Die 8 COSTA (COrrosion in STAgnant lead alloys) Anlagen erlauben die gleichzeitige Auslagerung von mehr als 100 Proben bei verschiedenen Temperaturen (von 300 bis 900 °C) und Sauerstoffgehalten (von Sättigung bis hin zu reduzierenden Bedingungen) im Flüssigmetall. Einzelauslagerungen bis 10.000 h Dauer wurden bislang realisiert. COSTA Teststände wurden inklusive Sauerstoffkontrolle an externe Forschungseinrichtungen (z.B. KTH in Stockholm) geliefert.
Der CORELLA (CORrosion Erosion in Liquid Lead Alloys) Teststand ermöglicht durch den Kontakt mit rotierendem Flüssigmetall die Untersuchung der Erosions/Korrosionsstabilität von Materialien.
Die FRETHME (FRETing corrosion in Heavy liquid Metals) Anlage wird für Fretting Tests (Reibverschleiß mit kleinen Bewegungsamplituden) in flüssigen Bleilegierungen verwendet. Drei Proben können gleichzeitig bei gleicher Amplitude mit verschiedenen Lasten getestet werden. Alle relevanten Parameter wie Flüssigmetallbedingungen (Temperatur und Sauerstoffaktivität), Last, Bewegungsamplitude und Reibkraft werden aufgezeichnet.

Flüssigmetalltechnologie:


Die Einstellung und Kontrolle des Sauerstoffgehalts ist einer der wichtigsten Parameter bei allen Experimenten und Untersuchungen in flüssigen Metallen. Hierfür wurde ein Gasphasen Sauerstoffkontrollsystem OCS (Oxygen Control System) entwickelt, das bei allen Testständen im Institut und an Testeinrichtungen von internen und externen Partnereinrichtungen verwendet wird.

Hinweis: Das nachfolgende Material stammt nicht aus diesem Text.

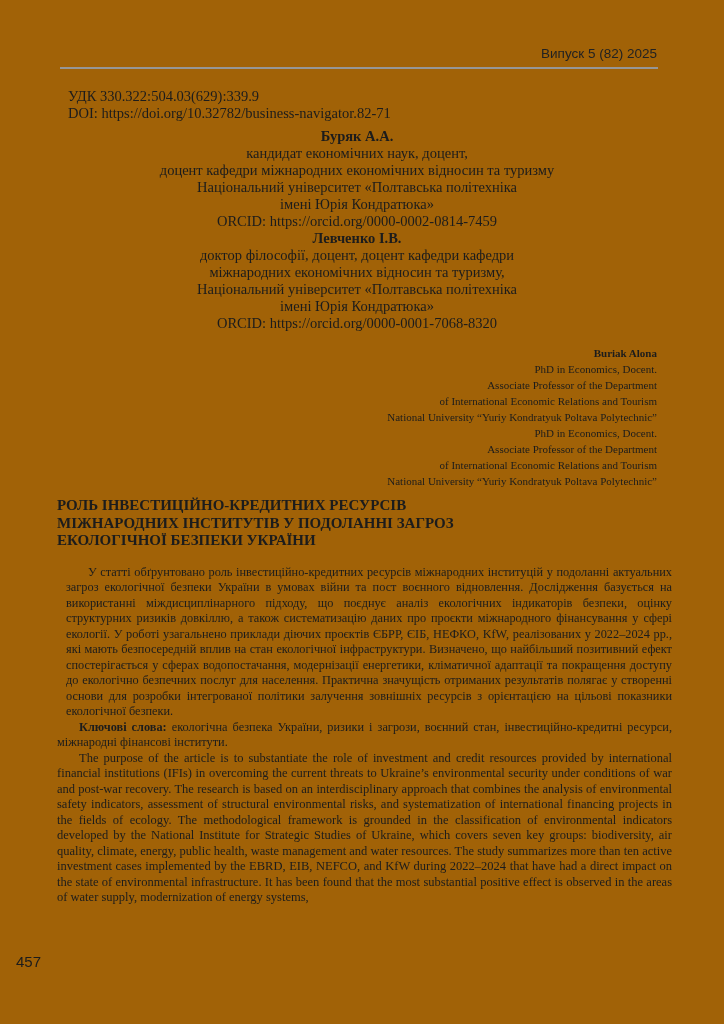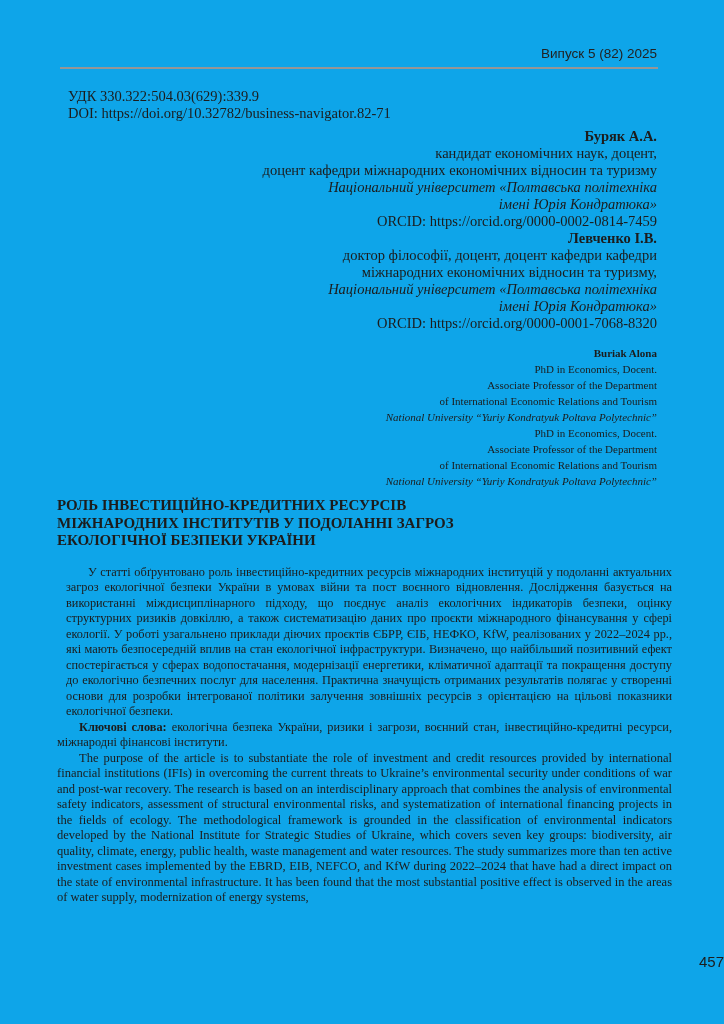"Випуск 5 (82) 2025" .page { background: #0ea5e9 -> #a16207 }
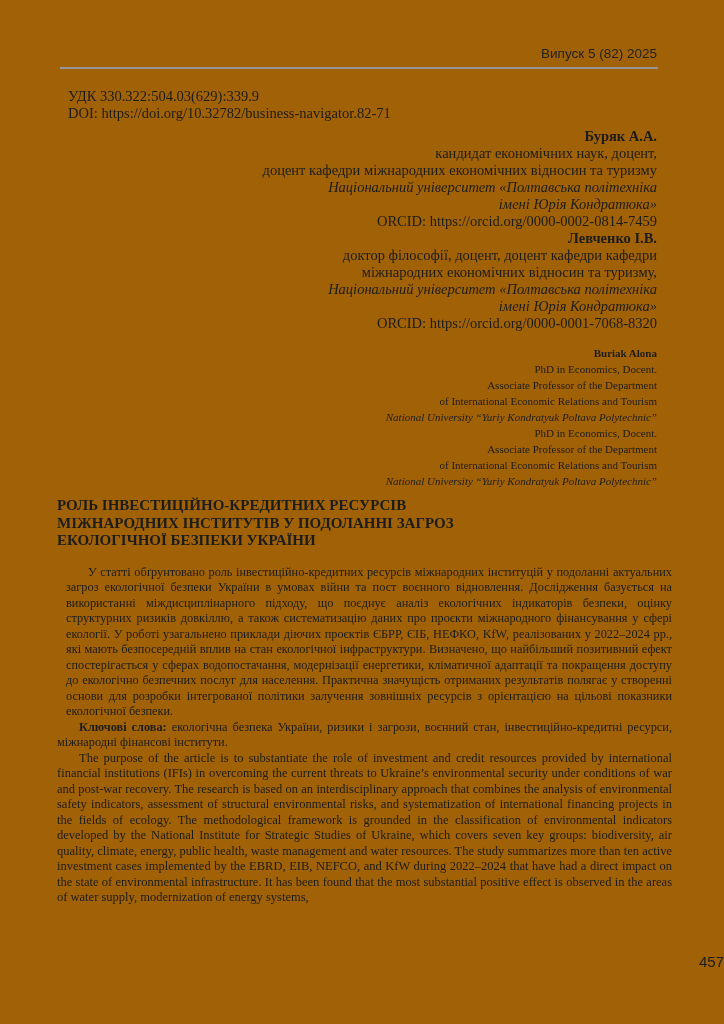"Буряк А.А." .authors-ua { text-align: right -> center }
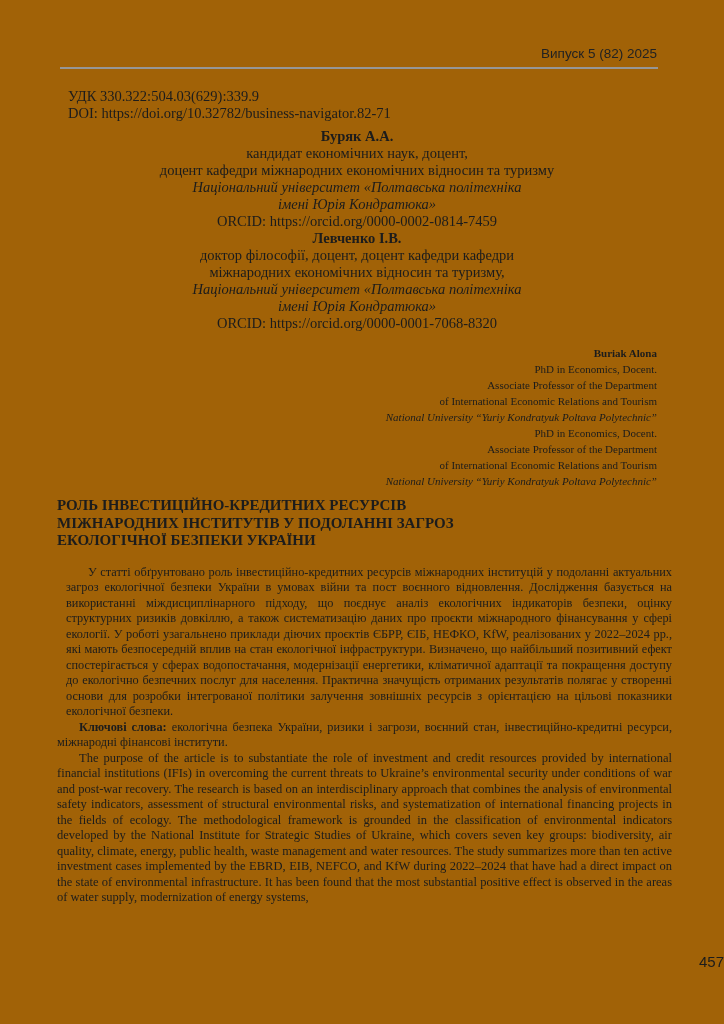"Національний університет «Полтавська" .affil { font-style: italic -> none }
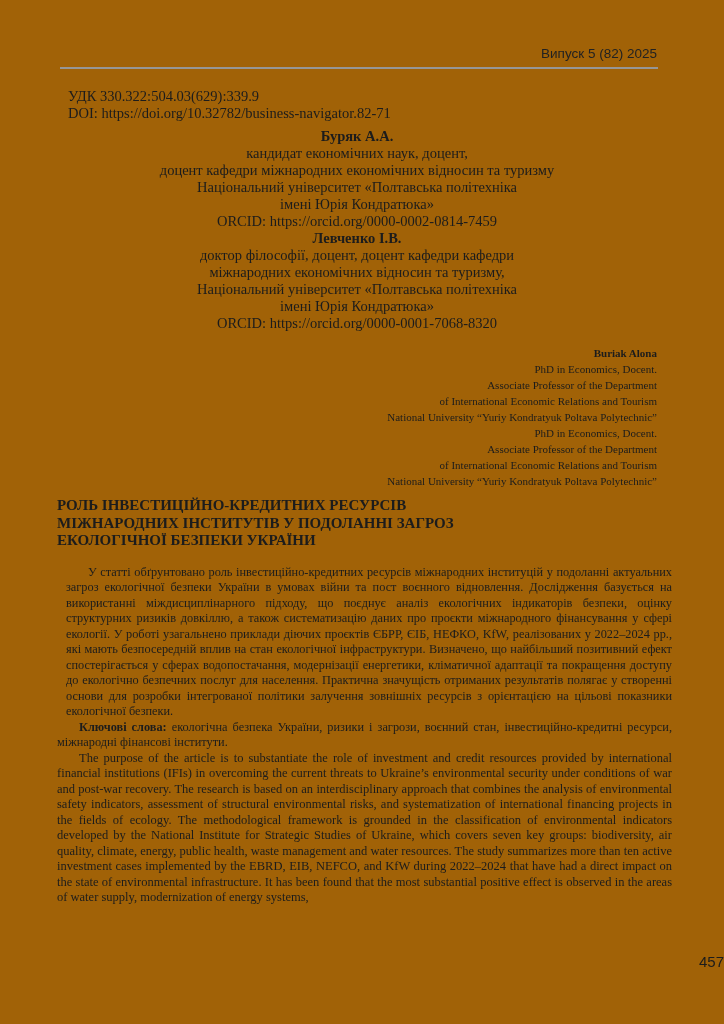"457" .page-number { left: 0 -> 16px; text-align: right -> left }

Experimentelle Ausstattung für Nachuntersuchungen:


Metallographie für Probenvorbereitung; verschiedene Lichtmikroskope; 2 REM (Rasterelektronenmikroskope) mit EDX (energiedispersive Röntgenanalyse); XRD (Röntgendiffraktometrie); Härtetester; Zug und Biegeversuch im REM; Weißlichtprofilometer  für Topographie; Massenspektrometer; Thermowaage mit DTA (Differentielle Thermoanalyse); verschiedene Öfen für Wärmebehandlung und Sinterversuche;

 

Verschleißschutz

Oberflächenhärtung mittels des GESA Prozesses führt durch Änderung der Mikrostruktur zu einer Verbesserung des Verschleißverhaltens von Werkstoffen und Maschinenteilen, wie z.B. Zahnräder und Motorenventilen. Oberflächenlegieren bzw. GESA Umschmelzung aufgekohlter Oberflächen sind weitere Möglichkeiten, die Härte und damit die Verschleißfestigkeit zu steigern.   

Elektronenstrahlphysik und Strahl-Target-Wechselwirkung

Hochgeschwindigkeitskameras im Streak und Framing Mode erlauben das in situ Beobachten des Oberflächenschmelzprozesses. Mittels Kurzeitspektroskopie können die Zustände des verdampften Materials an und in der Nähe der Oberfläche untersucht werden. Die Ergebnisse der in situ Analytik werden zusammen mit Simulationsrechnungen verwendet, um die physikalischen Prozesse während der Umschmelzung und des Abkühlens zu verstehen und zu beschreiben.